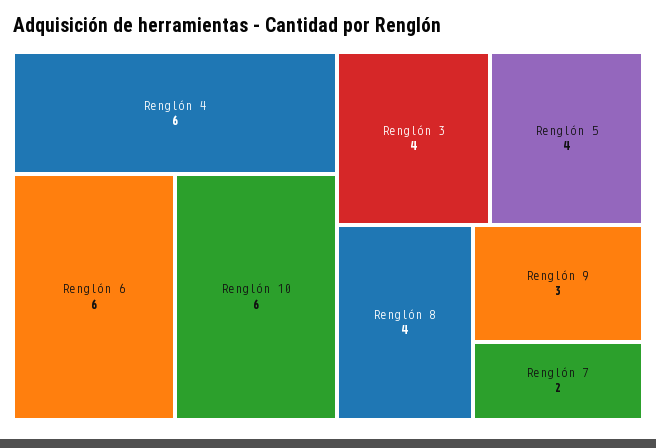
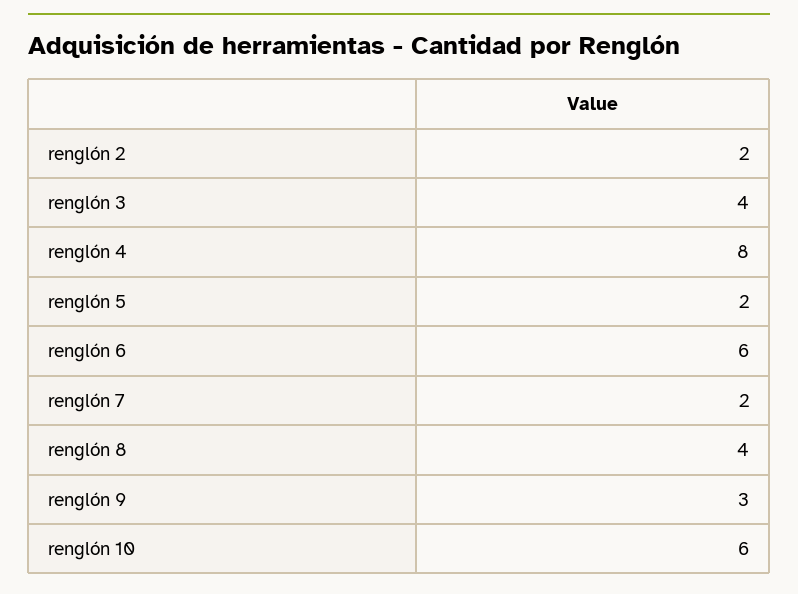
  {
-   "Renglón 4": 6,
+   "Renglón 4": 8,
    "Renglón 6": 6,
    "Renglón 10": 6,
    "Renglón 3": 4,
-   "Renglón 5": 4,
+   "Renglón 5": 2,
    "Renglón 8": 4,
    "Renglón 9": 3,
-   "Renglón 7": 2
+   "Renglón 7": 2,
+   "renglón 2": 2
  }

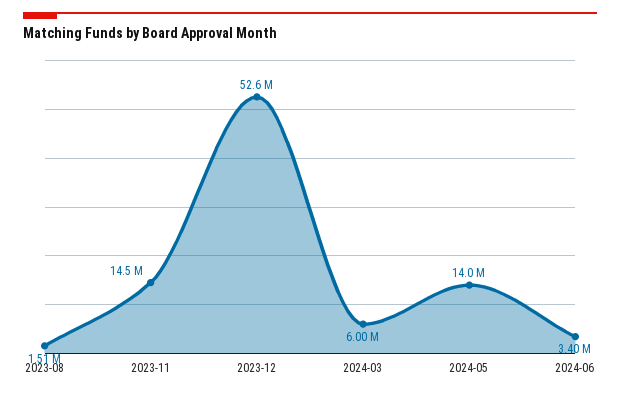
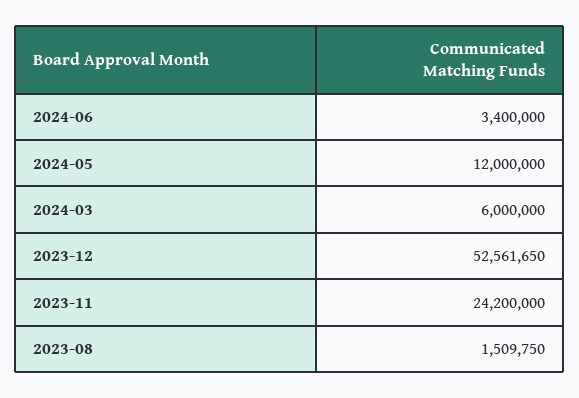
  {
    "2023-08": 1509750,
-   "2023-11": 14500000,
+   "2023-11": 24200000,
    "2023-12": 52561650,
    "2024-03": 6000000,
-   "2024-05": 14000000,
+   "2024-05": 12000000,
    "2024-06": 3400000
  }

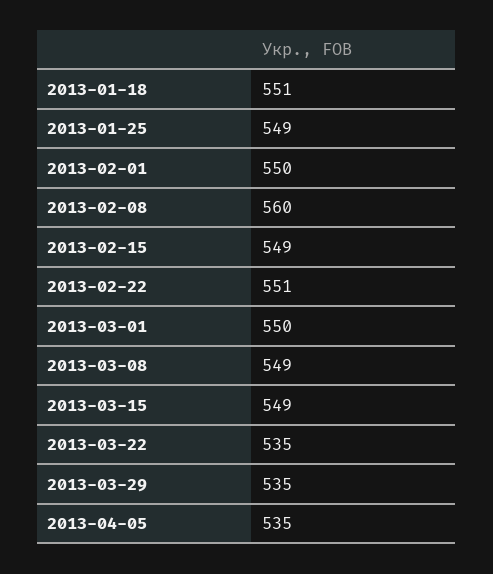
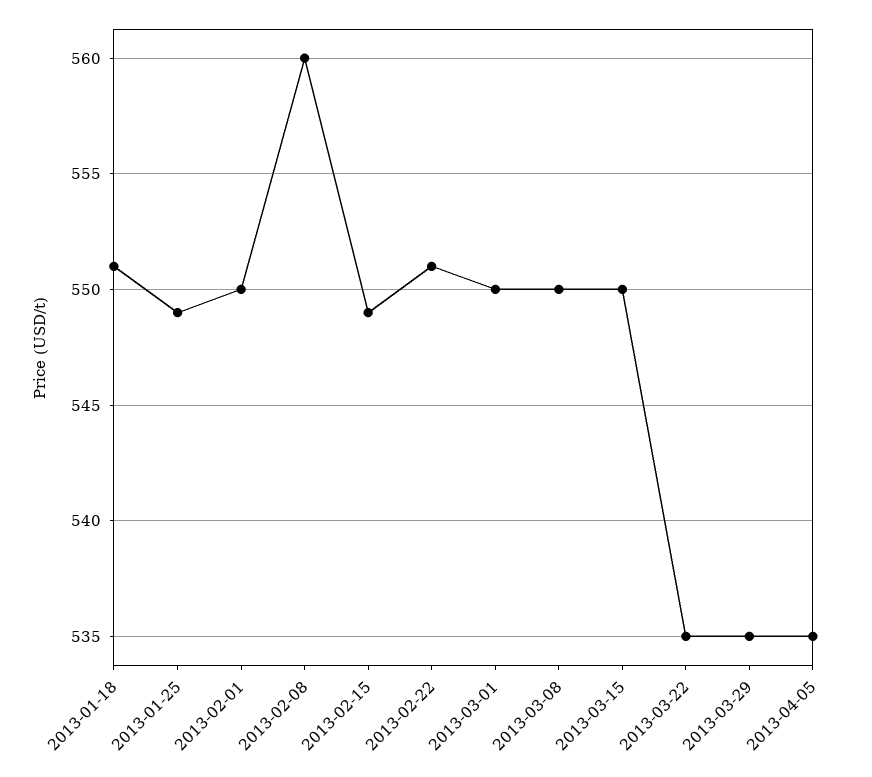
  {
    "2013-01-18": 551,
    "2013-01-25": 549,
    "2013-02-01": 550,
    "2013-02-08": 560,
    "2013-02-15": 549,
    "2013-02-22": 551,
    "2013-03-01": 550,
-   "2013-03-08": 549,
+   "2013-03-08": 550,
-   "2013-03-15": 549,
+   "2013-03-15": 550,
    "2013-03-22": 535,
    "2013-03-29": 535,
    "2013-04-05": 535
  }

- - - - - - -

Nothing but the text of the listing should be set down, exactly, with the pictures left behind.

  {
-   "Renglón 4": 6,
+   "Renglón 4": 8,
    "Renglón 6": 6,
    "Renglón 10": 6,
    "Renglón 3": 4,
-   "Renglón 5": 4,
+   "Renglón 5": 2,
    "Renglón 8": 4,
    "Renglón 9": 3,
-   "Renglón 7": 2
+   "Renglón 7": 2,
+   "renglón 2": 2
  }

  {
    "2023-08": 1509750,
-   "2023-11": 14500000,
+   "2023-11": 24200000,
    "2023-12": 52561650,
    "2024-03": 6000000,
-   "2024-05": 14000000,
+   "2024-05": 12000000,
    "2024-06": 3400000
  }

  {
    "2013-01-18": 551,
    "2013-01-25": 549,
    "2013-02-01": 550,
    "2013-02-08": 560,
    "2013-02-15": 549,
    "2013-02-22": 551,
    "2013-03-01": 550,
-   "2013-03-08": 549,
+   "2013-03-08": 550,
-   "2013-03-15": 549,
+   "2013-03-15": 550,
    "2013-03-22": 535,
    "2013-03-29": 535,
    "2013-04-05": 535
  }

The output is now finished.